OTraces, at least so far, appears to be in much more direct competition with the specific tests it is posing itself to displace — PSA and mammography — as well as some of the other assays that have been advanced in recent years with the same goal.
Lingenfelter said that OTraces intends to launch a prostate cancer screening test in North America for the detection of prostate cancer in otherwise healthy men that would be a true replacement for PSA, but that will require a large trial involving thousands of men for full regulatory review.
In the nearer term, he said, the company believes it can go to market with an LDT for determining prostate cancer aggressiveness in men who have high PSA levels and other clinical signs that indicate cancer, to help doctors determine how to proceed with their care.

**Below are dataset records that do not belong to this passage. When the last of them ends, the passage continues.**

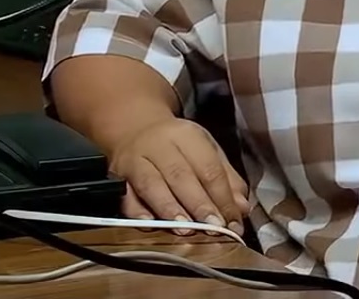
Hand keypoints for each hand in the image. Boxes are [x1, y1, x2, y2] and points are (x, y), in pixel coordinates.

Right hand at [109, 117, 249, 236]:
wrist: (134, 128)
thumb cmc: (177, 145)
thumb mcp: (206, 150)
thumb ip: (227, 179)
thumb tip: (241, 209)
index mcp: (187, 135)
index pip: (208, 167)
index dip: (222, 196)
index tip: (232, 221)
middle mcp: (159, 145)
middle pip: (180, 176)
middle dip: (198, 204)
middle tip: (213, 227)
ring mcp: (135, 160)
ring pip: (151, 185)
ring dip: (169, 209)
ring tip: (185, 229)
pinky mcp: (117, 177)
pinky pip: (125, 196)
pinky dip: (137, 212)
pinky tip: (151, 224)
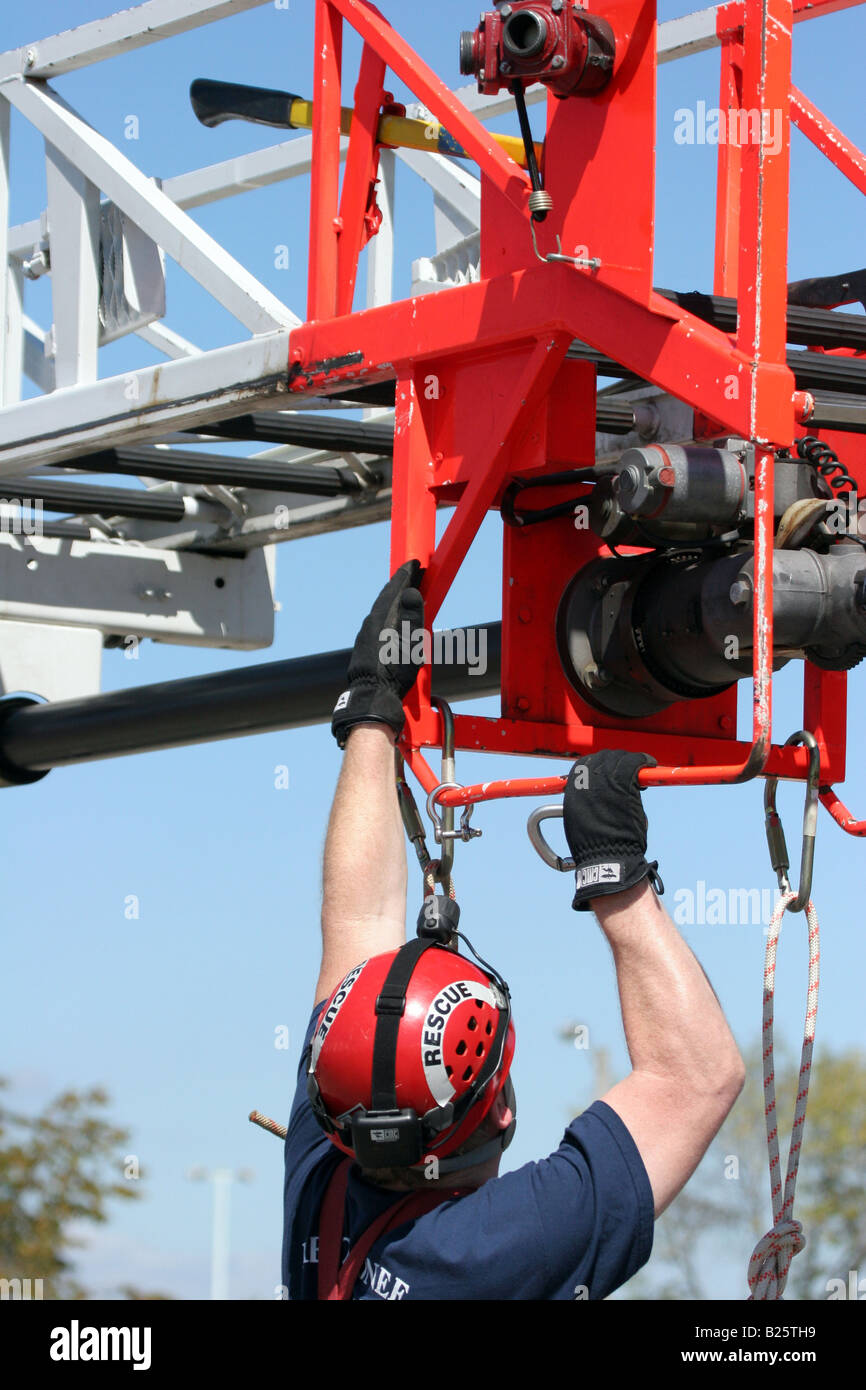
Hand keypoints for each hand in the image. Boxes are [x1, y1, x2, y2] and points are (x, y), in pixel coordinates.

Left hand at [331, 559, 424, 748]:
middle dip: (400, 583)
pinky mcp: (363, 644)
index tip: (416, 563)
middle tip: (412, 573)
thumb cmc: (394, 671)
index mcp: (383, 617)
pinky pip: (376, 619)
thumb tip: (411, 591)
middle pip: (386, 595)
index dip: (407, 573)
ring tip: (403, 592)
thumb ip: (412, 616)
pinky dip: (386, 611)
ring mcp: (365, 633)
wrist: (372, 694)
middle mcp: (371, 621)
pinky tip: (390, 618)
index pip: (396, 587)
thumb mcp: (411, 643)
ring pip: (380, 607)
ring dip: (392, 597)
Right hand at [562, 750, 661, 910]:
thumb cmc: (595, 846)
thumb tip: (600, 795)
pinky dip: (644, 761)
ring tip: (641, 768)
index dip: (602, 765)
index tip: (613, 770)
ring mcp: (604, 782)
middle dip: (618, 761)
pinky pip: (634, 763)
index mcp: (573, 790)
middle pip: (603, 758)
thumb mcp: (581, 820)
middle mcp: (586, 782)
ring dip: (632, 761)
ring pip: (620, 758)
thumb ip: (588, 802)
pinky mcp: (623, 785)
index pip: (585, 764)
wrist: (606, 859)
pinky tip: (650, 763)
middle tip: (629, 771)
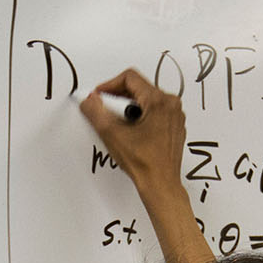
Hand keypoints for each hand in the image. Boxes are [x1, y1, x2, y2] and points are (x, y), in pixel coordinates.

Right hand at [79, 69, 211, 262]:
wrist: (160, 184)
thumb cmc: (143, 163)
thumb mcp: (112, 134)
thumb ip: (95, 111)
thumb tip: (87, 100)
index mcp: (159, 101)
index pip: (130, 78)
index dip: (109, 85)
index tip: (98, 96)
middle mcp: (171, 104)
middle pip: (139, 87)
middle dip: (118, 96)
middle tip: (104, 109)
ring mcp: (175, 115)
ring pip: (146, 99)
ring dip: (128, 106)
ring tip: (118, 124)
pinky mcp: (174, 126)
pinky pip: (154, 111)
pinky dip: (140, 115)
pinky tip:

"It's a huge unmet medical need, what do you do with men with low-grade prostate cancer … so we can probably market this as a CLIA lab test, an LDT, and the plan is to be on the market in six to eight months," Lingenfelter said.
Competitors to such an assay include firms like MDNA, which has developed a blood-based PCR test that measures alterations in mitochondrial DNA, and claims 87 percent sensitivity and a 97 percent negative predictive value in distinguishing men with Gleason score-7 or higher prostate cancers.
German firm Chronix Biomedical has reported that its circulating DNA-based test can discriminate prostate cancer from controls with an area under the receiver operating curve (AUC) of .92, representing a diagnostic accuracy of 83 percent.
MDxHealth, which recently launched a noninvasive prostate cancer test called SelectMDx, has reported an AUC of 0.89.
Meanwhile, the company is advancing its breast cancer screening assay in Russia, but with the hope that it can then translate it to the US market as well. "Trying to get a screening test up against the entrenched mammography is a greater task," Lingenfelter explained.
The firm also has data, he said, that the same mathematical approach to analyzing TME-associated cytokines could screen for a variety of other tumor types, but it has not released any data on that yet.